Klasik müzik dünyasında uluslararası arenada Türk besteciler art arda yeni başarılara imza atıyor.
Bu başarı zincirinin son halkası, İnönü Üniversitesi Güzel Sanatlar ve Tasarım Fakültesi Müzik Bilimleri Bölümü Öğretim Üyesi Doç.
Dr.
Mehmet Güneş Açıkgöz’ün ‘Gelin Alma Kapriçyosu’ adlı eseri oldu.
Açıkgöz, İngiltere’de düzenlenen Beethoven Uluslararası Müzik Yarışması’nda 60’tan fazla ülkeden yapılan başvuru arasından birinciliğe değer görüldü.
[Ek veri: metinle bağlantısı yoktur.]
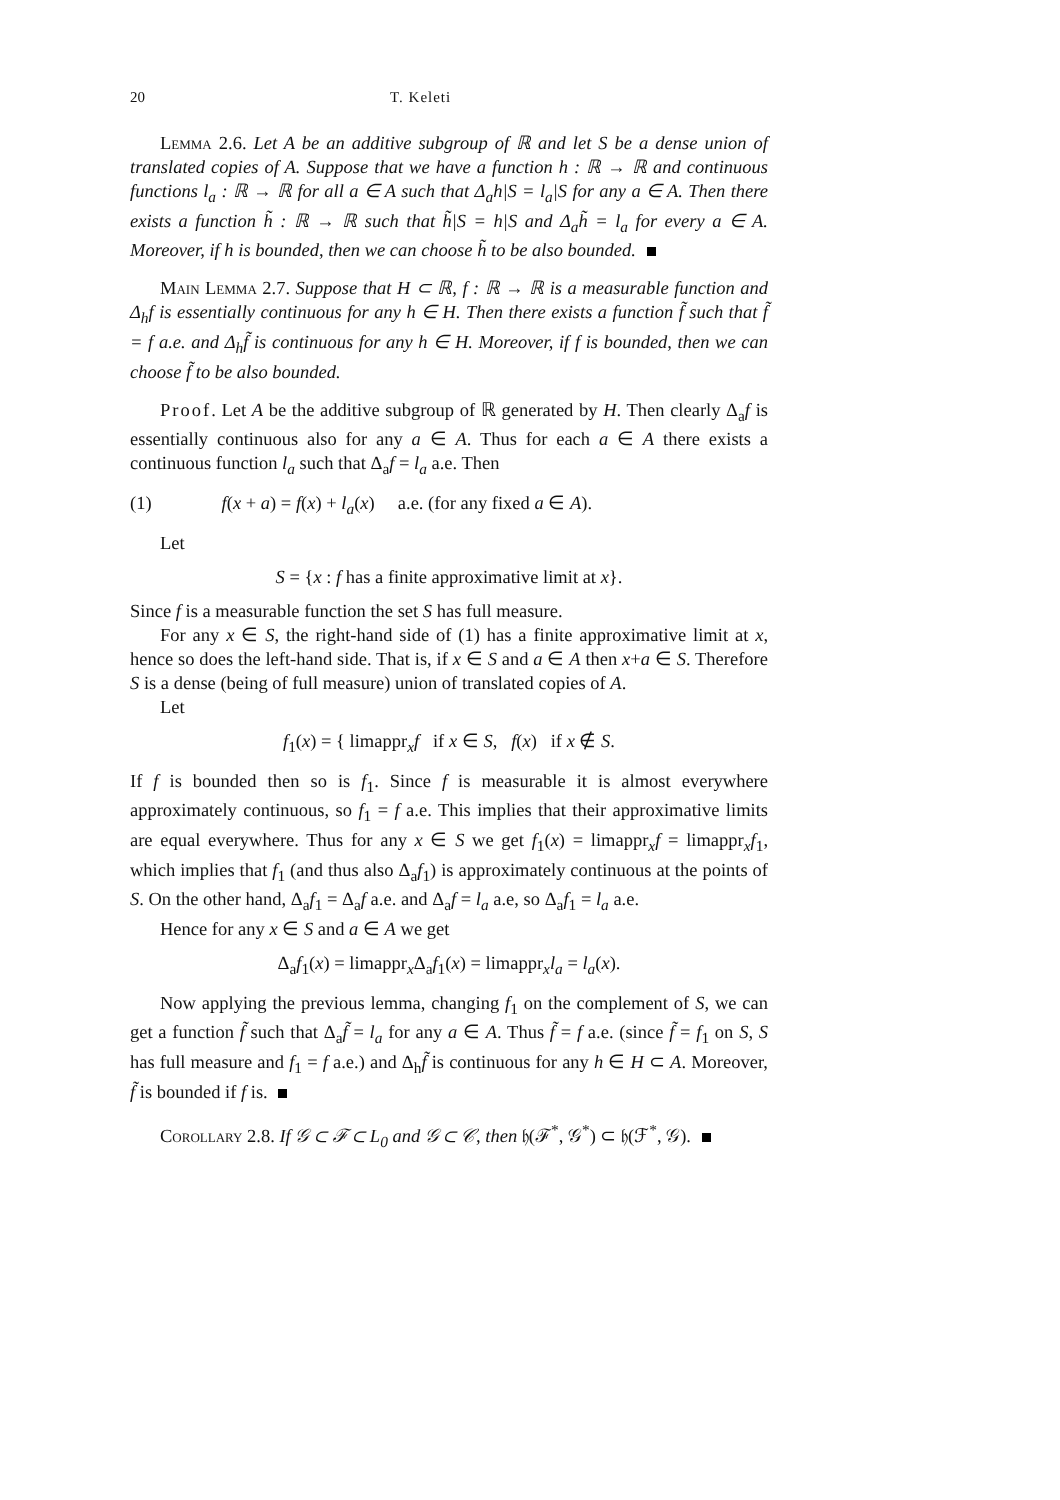20 T. Keleti
Lemma 2.6. Let A be an additive subgroup of ℝ and let S be a dense union of translated copies of A. Suppose that we have a function h : ℝ → ℝ and continuous functions l<sub>a</sub> : ℝ → ℝ for all a ∈ A such that Δ<sub>a</sub>h|S = l<sub>a</sub>|S for any a ∈ A. Then there exists a function h̃ : ℝ → ℝ such that h̃|S = h|S and Δ<sub>a</sub>h̃ = l<sub>a</sub> for every a ∈ A. Moreover, if h is bounded, then we can choose h̃ to be also bounded.
Main Lemma 2.7. Suppose that H ⊂ ℝ, f : ℝ → ℝ is a measurable function and Δ<sub>h</sub>f is essentially continuous for any h ∈ H. Then there exists a function f̃ such that f̃ = f a.e. and Δ<sub>h</sub>f̃ is continuous for any h ∈ H. Moreover, if f is bounded, then we can choose f̃ to be also bounded.
Proof. Let A be the additive subgroup of ℝ generated by H. Then clearly Δ<sub>a</sub>f is essentially continuous also for any a ∈ A. Thus for each a ∈ A there exists a continuous function l<sub>a</sub> such that Δ<sub>a</sub>f = l<sub>a</sub> a.e. Then
(1) f(x + a) = f(x) + l<sub>a</sub>(x) a.e. (for any fixed a ∈ A).
Let
S = {x : f has a finite approximative limit at x}.
Since f is a measurable function the set S has full measure.
For any x ∈ S, the right-hand side of (1) has a finite approximative limit at x, hence so does the left-hand side. That is, if x ∈ S and a ∈ A then x+a ∈ S. Therefore S is a dense (being of full measure) union of translated copies of A.
Let
f<sub>1</sub>(x) = { limappr<sub>x</sub>f if x ∈ S, f(x) if x ∉ S.
If f is bounded then so is f<sub>1</sub>. Since f is measurable it is almost everywhere approximately continuous, so f<sub>1</sub> = f a.e. This implies that their approximative limits are equal everywhere. Thus for any x ∈ S we get f<sub>1</sub>(x) = limappr<sub>x</sub>f = limappr<sub>x</sub>f<sub>1</sub>, which implies that f<sub>1</sub> (and thus also Δ<sub>a</sub>f<sub>1</sub>) is approximately continuous at the points of S. On the other hand, Δ<sub>a</sub>f<sub>1</sub> = Δ<sub>a</sub>f a.e. and Δ<sub>a</sub>f = l<sub>a</sub> a.e, so Δ<sub>a</sub>f<sub>1</sub> = l<sub>a</sub> a.e.
Hence for any x ∈ S and a ∈ A we get
Δ<sub>a</sub>f<sub>1</sub>(x) = limappr<sub>x</sub>Δ<sub>a</sub>f<sub>1</sub>(x) = limappr<sub>x</sub>l<sub>a</sub> = l<sub>a</sub>(x).
Now applying the previous lemma, changing f<sub>1</sub> on the complement of S, we can get a function f̃ such that Δ<sub>a</sub>f̃ = l<sub>a</sub> for any a ∈ A. Thus f̃ = f a.e. (since f̃ = f<sub>1</sub> on S, S has full measure and f<sub>1</sub> = f a.e.) and Δ<sub>h</sub>f̃ is continuous for any h ∈ H ⊂ A. Moreover, f̃ is bounded if f is.
Corollary 2.8. If 𝒢 ⊂ ℱ ⊂ L<sub>0</sub> and 𝒢 ⊂ 𝒞, then 𝔥(ℱ<sup>*</sup>, 𝒢<sup>*</sup>) ⊂ 𝔥(ℱ<sup>*</sup>, 𝒢).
Anadolu’nun gelin alma ritüelinden ilham alan eser, coşkulu ve enerjik yapısıyla Türk müziğinin zenginliğini gözler önüne seriyor.
Uluslararası jüri tarafından övgüyle karşılanan eser, canlı seslendirileceği prömiyer gününü bekliyor.
Doç.
Dr.
Mehmet Güneş Açıkgöz’le ‘Gelin Alma Kapriçyosu’nu konuştuk.
Doç.
Dr.
Mehmet Güneş Açıkgöz Anadolu’nun coşkulu düğün ritüellerinden gelin almayı notalara döktü.◊ Bilmeyenler için hemen soralım; kapriçyo ne demek?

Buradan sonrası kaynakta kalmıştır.